══ DATA SUPPLIED ══

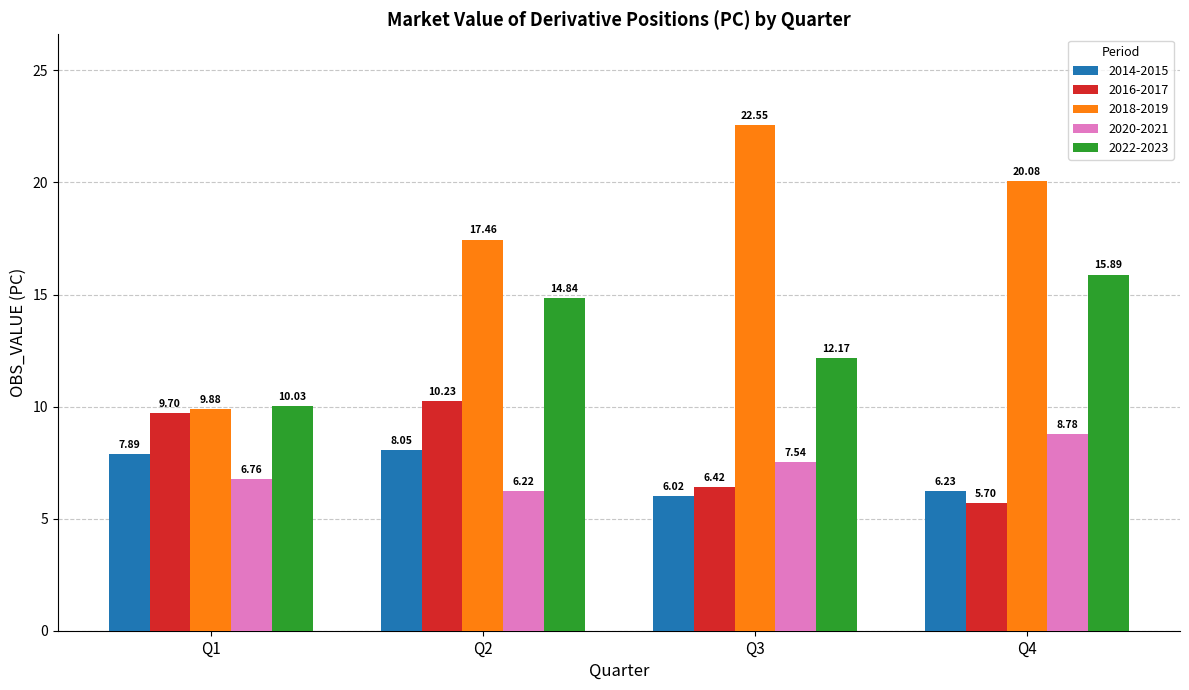

At which category is the sum across all series the highest?

Q2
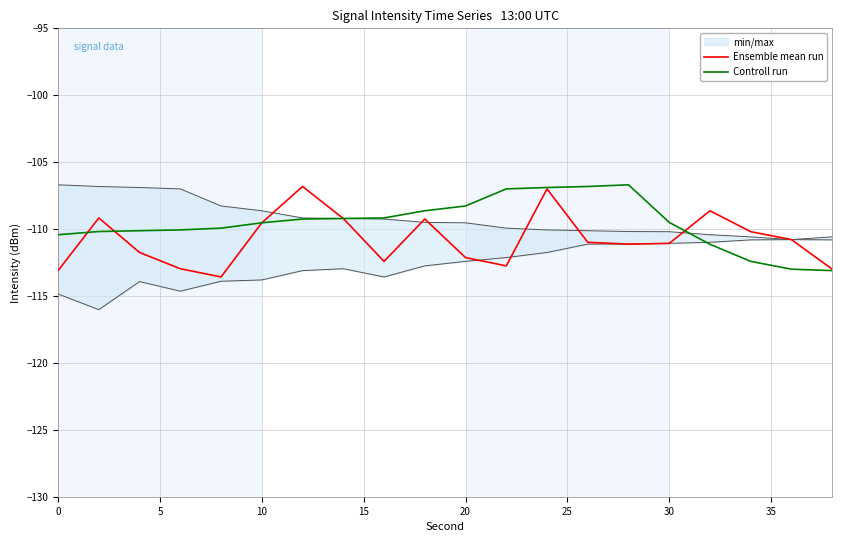

What is the highest value of the Ensemble mean run series?

-106.8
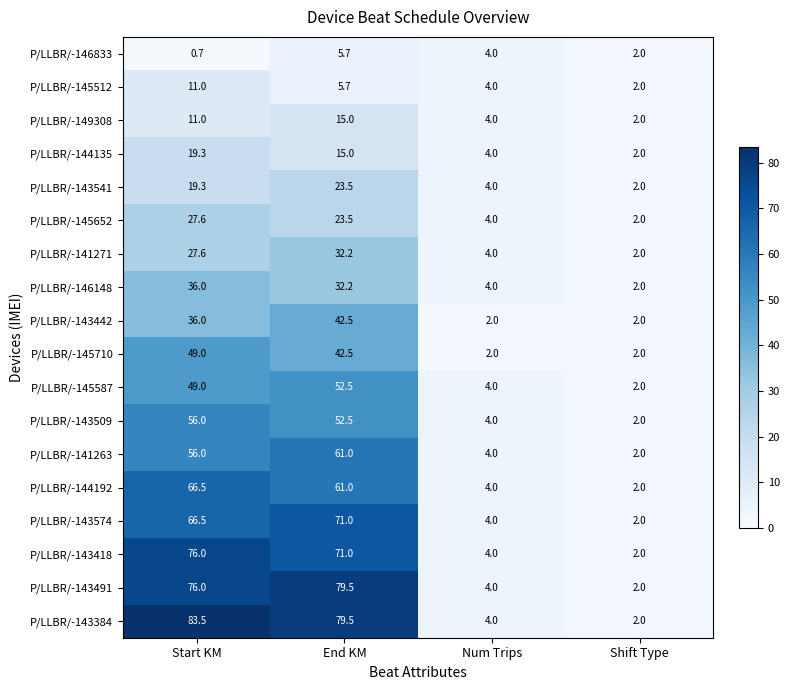

Read the P/LLBR/-144192 value at Num Trips.

4.0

═══

Update the rows above by replacing each "series" with "line" and keeping everything else the same. Leave the pictures out of your answer.

● **SOLUTION TO THIS TASK**:
At which category is the sum across all line the highest?

Q2

What is the highest value of the Ensemble mean run line?

-106.8

Read the P/LLBR/-144192 value at Num Trips.

4.0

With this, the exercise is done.